GraphVAMPnets for Uncovering Slow Collective Variables of Self-Assembly Dynamics

Uncovering slow collective variables (CVs) of self-assembly dynamics is important to elucidate its numerous kinetic assembly pathways and drive the design of novel structures for advanced materials through the bottom-up approach. However, identifying the CVs for self-assembly presents several challenges. First, self-assembly systems often consist of identical monomers and the feature representations should be invariant to permutations and rotational symmetries. Physical coordinates, such as aggregate size, lack the high-resolution detail, while common geometric coordinates like pairwise distances are hindered by the permutation and rotational symmetry challenge. Second, self-assembly is usually a downhill process, and the trajectories often suffer from insufficient sampling of backward transitions that correspond to the dissociation of self-assembled structures.
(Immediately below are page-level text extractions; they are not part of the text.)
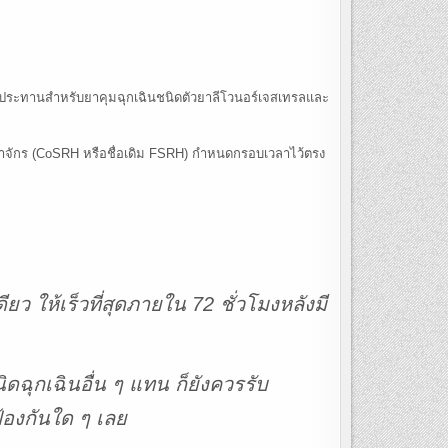
ับประทานสำหรับยาคุมฉุกเฉินชนิดตัวยาลีโวนอร์เจสเทรลและ
าจักร (CoSRH หรือชื่อเดิม FSRH) กำหนดกรอบเวลาไว้ตรง
ยว ให้เร็วที่สุดภายใน 72 ชั่วโมงหลังมี
นิดฉุกเฉินอื่น ๆ แทน ก็ยังควรรับ
้องกันใด ๆ เลย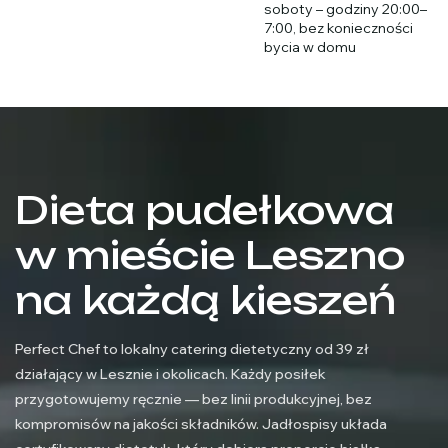
soboty – godziny 20:00–
7:00, bez konieczności
bycia w domu
Dieta pudełkowa
w mieście Leszno
na każdą kieszeń
Perfect Chef to lokalny catering dietetyczny od 39 zł
działający w Lesznie i okolicach. Każdy posiłek
przygotowujemy ręcznie — bez linii produkcyjnej, bez
kompromisów na jakości składników. Jadłospisy układa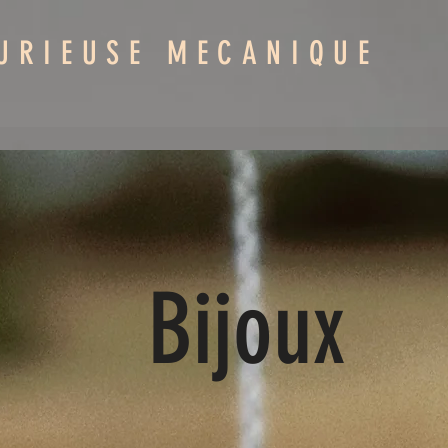
URIEUSE MECANIQUE
Bijoux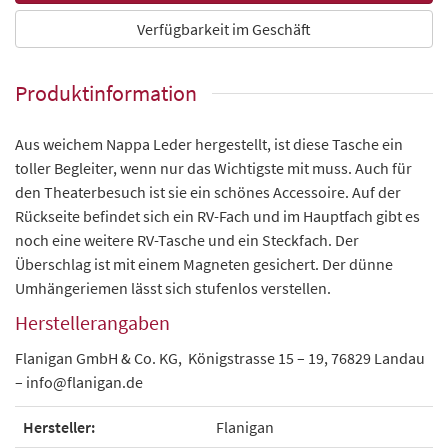
Verfügbarkeit im Geschäft
Produktinformation
Aus weichem Nappa Leder hergestellt, ist diese Tasche ein
toller Begleiter, wenn nur das Wichtigste mit muss. Auch für
den Theaterbesuch ist sie ein schönes Accessoire. Auf der
Rückseite befindet sich ein RV-Fach und im Hauptfach gibt es
noch eine weitere RV-Tasche und ein Steckfach. Der
Überschlag ist mit einem Magneten gesichert. Der dünne
Umhängeriemen lässt sich stufenlos verstellen.
Herstellerangaben
Flanigan GmbH & Co. KG, Königstrasse 15 – 19, 76829 Landau
– info@flanigan.de
Hersteller:
Flanigan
Popular dimensionality reduction methods, like tICA, impose detailed balance constraints, potentially obscuring the true dynamics of self-assembly. In this work, we employ GraphVAMPnets which combines graph neural networks with variational approach for Markovian process (VAMP) theory to identify the slow CVs of the self-assembly processes. First, GraphVAMPnets bears the advantages of graph neural networks, in which the graph embeddings can represent self-assembly structures in a high-resolution while being invariant to permutations and rotational symmetries. Second, it is built upon VAMP theory that studies Markov processes without forcing detailed balance constraint, which addresses the out-of-equilibrium challenge in self-assembly process. We demonstrate GraphVAMPnets for identifying slow CVs of self-assembly kinetics in two systems: aggregation of two hydrophobic molecules and self-assembly of patchy particles. We expect that our GraphVAMPnets can be widely to applied to molecular self-assembly.